> **TASK INPUT**
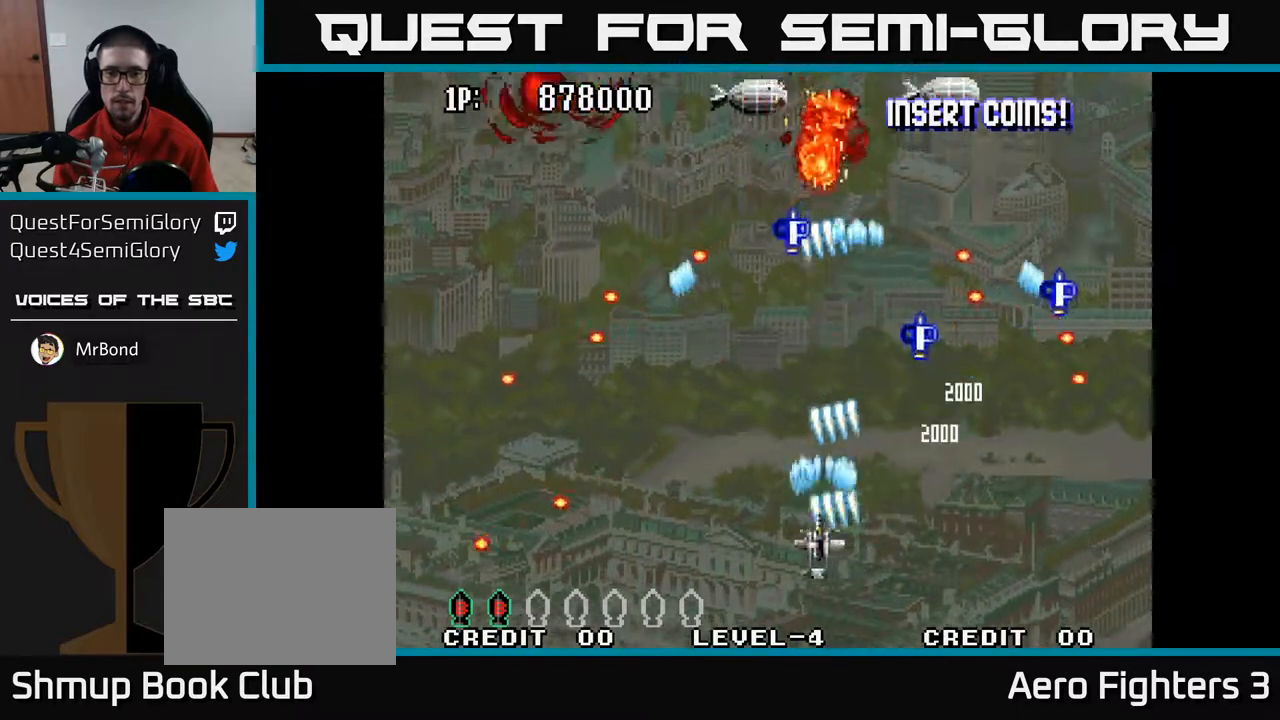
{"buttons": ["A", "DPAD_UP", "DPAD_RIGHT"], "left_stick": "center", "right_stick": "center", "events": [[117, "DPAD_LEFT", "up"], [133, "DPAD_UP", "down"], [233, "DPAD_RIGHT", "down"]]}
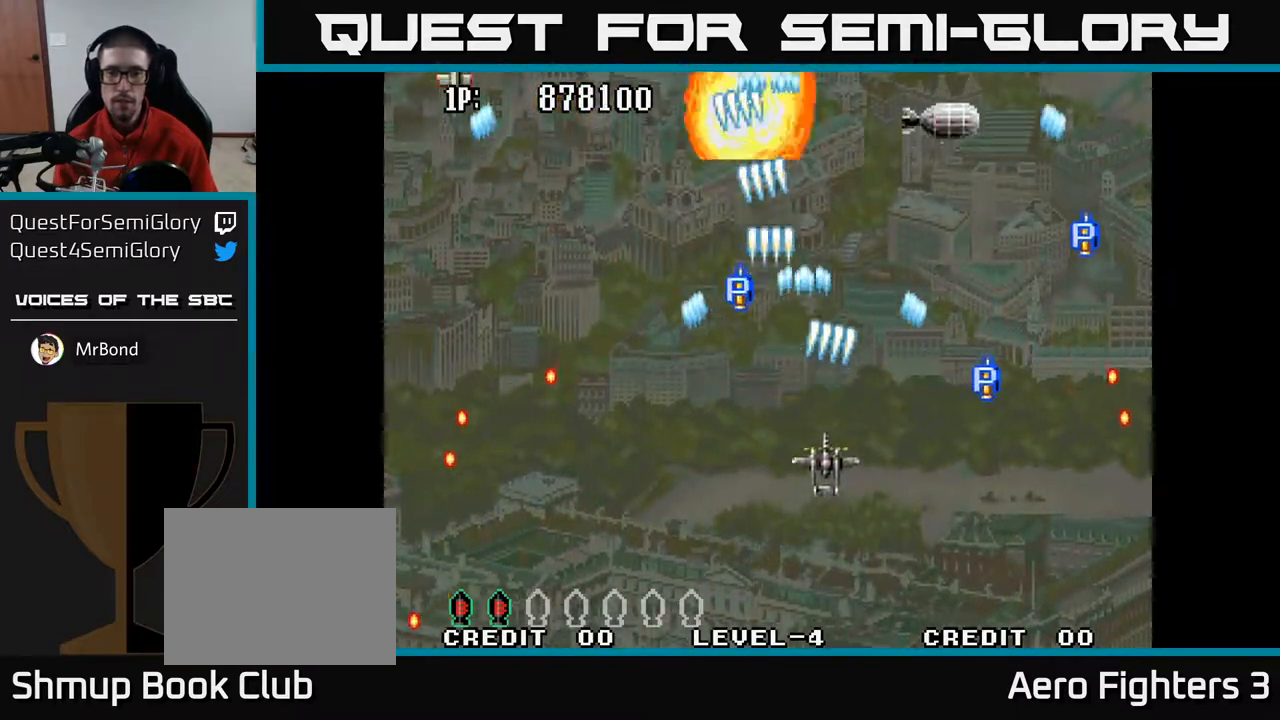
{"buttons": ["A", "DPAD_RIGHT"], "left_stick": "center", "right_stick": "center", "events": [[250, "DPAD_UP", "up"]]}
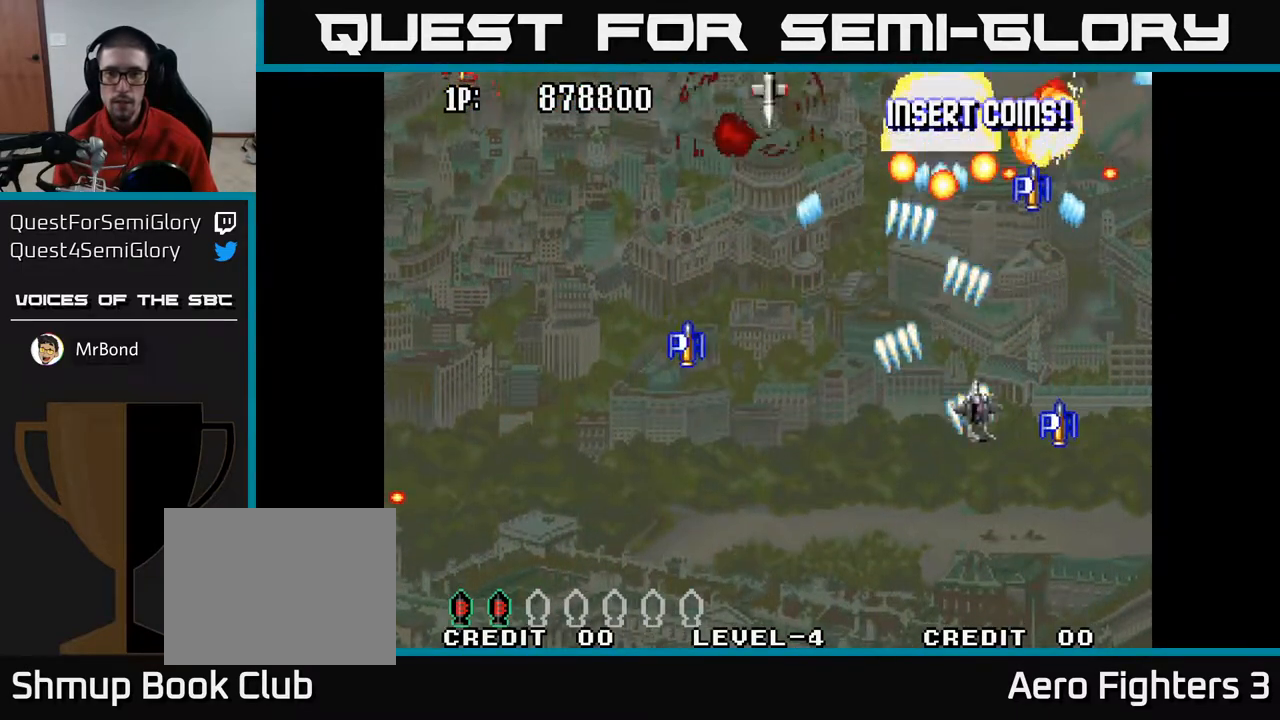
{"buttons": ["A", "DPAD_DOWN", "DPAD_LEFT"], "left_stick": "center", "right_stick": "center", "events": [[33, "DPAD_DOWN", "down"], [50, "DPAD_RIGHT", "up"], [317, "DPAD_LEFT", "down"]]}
...
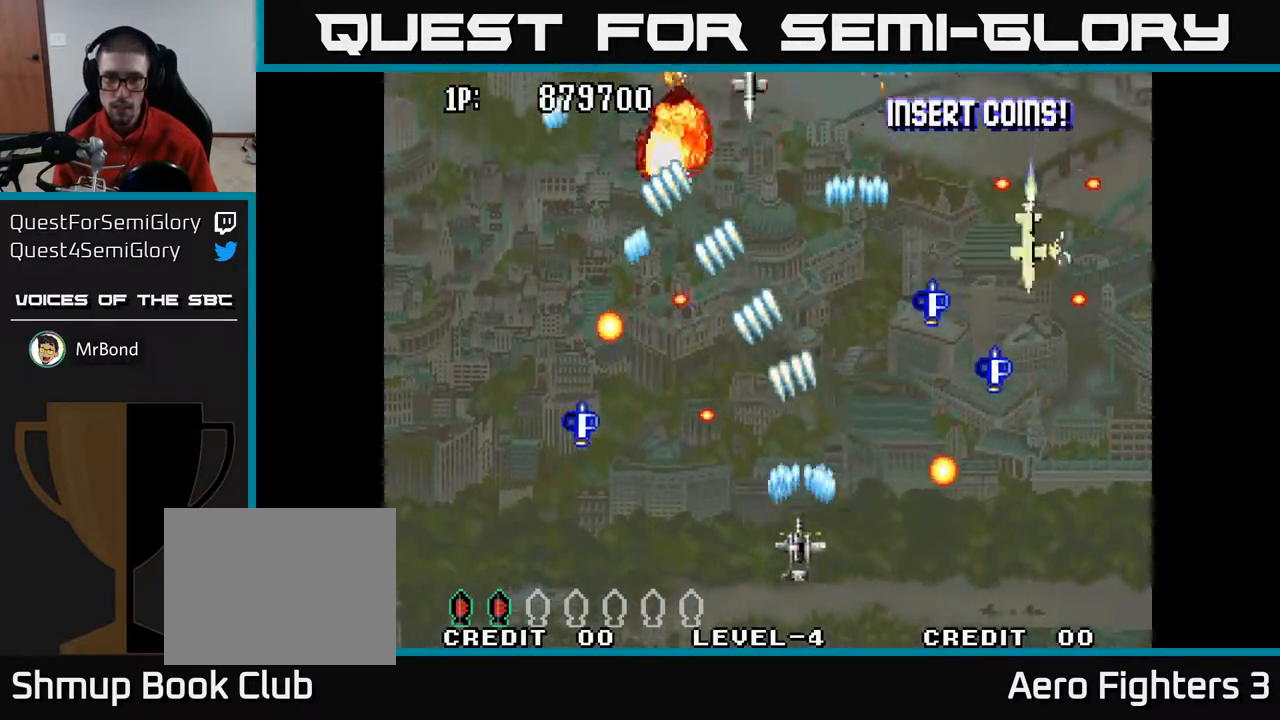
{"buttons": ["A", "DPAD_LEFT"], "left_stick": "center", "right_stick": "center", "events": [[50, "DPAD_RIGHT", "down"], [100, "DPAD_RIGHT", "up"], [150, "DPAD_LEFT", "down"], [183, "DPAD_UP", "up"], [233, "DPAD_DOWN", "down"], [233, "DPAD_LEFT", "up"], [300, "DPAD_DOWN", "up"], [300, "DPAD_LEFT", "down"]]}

> **WHAT YOU ARE ASKED TO DO**
Your task is to gather all lines from the entries above that hold the word "down".

> **OUTPUT FOR THIS TASK**
{"buttons": ["A", "DPAD_UP", "DPAD_RIGHT"], "left_stick": "center", "right_stick": "center", "events": [[117, "DPAD_LEFT", "up"], [133, "DPAD_UP", "down"], [233, "DPAD_RIGHT", "down"]]}
{"buttons": ["A", "DPAD_DOWN", "DPAD_LEFT"], "left_stick": "center", "right_stick": "center", "events": [[33, "DPAD_DOWN", "down"], [50, "DPAD_RIGHT", "up"], [317, "DPAD_LEFT", "down"]]}
{"buttons": ["A", "DPAD_LEFT"], "left_stick": "center", "right_stick": "center", "events": [[50, "DPAD_RIGHT", "down"], [100, "DPAD_RIGHT", "up"], [150, "DPAD_LEFT", "down"], [183, "DPAD_UP", "up"], [233, "DPAD_DOWN", "down"], [233, "DPAD_LEFT", "up"], [300, "DPAD_DOWN", "up"], [300, "DPAD_LEFT", "down"]]}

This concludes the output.